The Photography Channel - Fotografie multimedia präsentiert

03. Februar 2005

Vor einiger Zeit habe ich schon mal über die Serie “Contacts” von Arte gesprochen, in dieser Serie habe Fotografen über ihre Arbeit gesprochen, während die besten Werke gezeigt wurden. ”The Photography Channel” präsentiert auf die gleiche Weise, jedoch unabhängig von Sendezeiten, dafür im Quicktime- und Windows Media Format. Der “Photography Channel” beschreibt sein Arbeit selbst als:

Photographic Storytelling For The Modern Media

Wie schon bei “Contacts” wird auch hier die Kombination aus Fotografien, Interviews mit Fotografen und Audio Material verwendet, um die Arbeiten in einer besonderen Art zu präsentieren.
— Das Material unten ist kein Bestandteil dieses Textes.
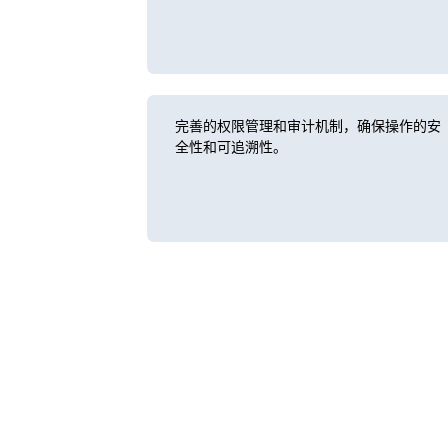
完善的权限管理和审计机制，确保操作的安
全性和可追溯性。
客户价值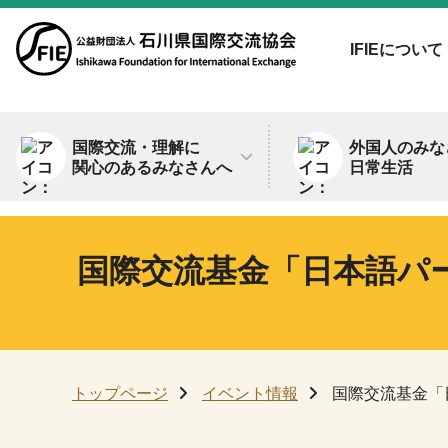
IFIEについて
国際交流・理解に
外国人のみな
関心のあるみなさんへ
日常生活
国際交流基金「日本語パー
トップページ
イベント情報
国際交流基金「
Fotografie wird kombiniert mit den Möglichkeiten von Multimedia und des Internets, um die Wirkung der Arbeiten noch zu verstärken . Dabei bleibt bei allem Einsatz der verschiedenen Medien die Fotografie immer im Vordergrund. Gezeigt werden 29 Videos von namhaften Fotografen, jedes zwischen zwei und zwölf Minuten lang in guter Qualität. Hier liegt der einzige Wermutstropfen, ohne schnelle Verbindung wird es kaum ein Erlebnis. Die Stilrichtung bewegt sich in der Reportagefotografie. Jedoch nicht nur zu aktuellen Themen, wie der Krieg im Irak, sondern im gesamten Themenspektrum der Reportagefotografie, zum Beispiel ist auch Lauren Greenfield mit ihrer Arbeit “Girl Culture” vertreten. “The Photography Channel” ist absolut ein Besuch wert. Vor einer derartigen Arbeit, in diesem Umfang, mit diesen Namen, kann man nur dankbar den Hut ziehen. Zumal alles auch noch kostenlos zur Verfügung gestellt wird.

Ich bin ein grosser Fan von solchen Präsentation, in denen Künstler über ihre eigene Arbeit sprechen. Es ist nicht so, dass ich mir die Bilder nicht selbst erschliessen kann. Aber es ist danach immer interessant die eigene Interpretation mit der Intention des Künstlers zu vergleichen. Leider beim “Photography Channel” nicht möglich, sondern nur in einer realen Ausstellung, ergibt sich aus diesem Vergleich dann oft noch eine anregende Diskussion. Letztendlich gibt es noch einen ganz pragmatischen Punkt. Solche Erzählungen und Diskussionen erlaubt es einem Amateurfotograf, also auch mir, mehr für die eigene Arbeit zu lernen als aus jedem Fachbuch.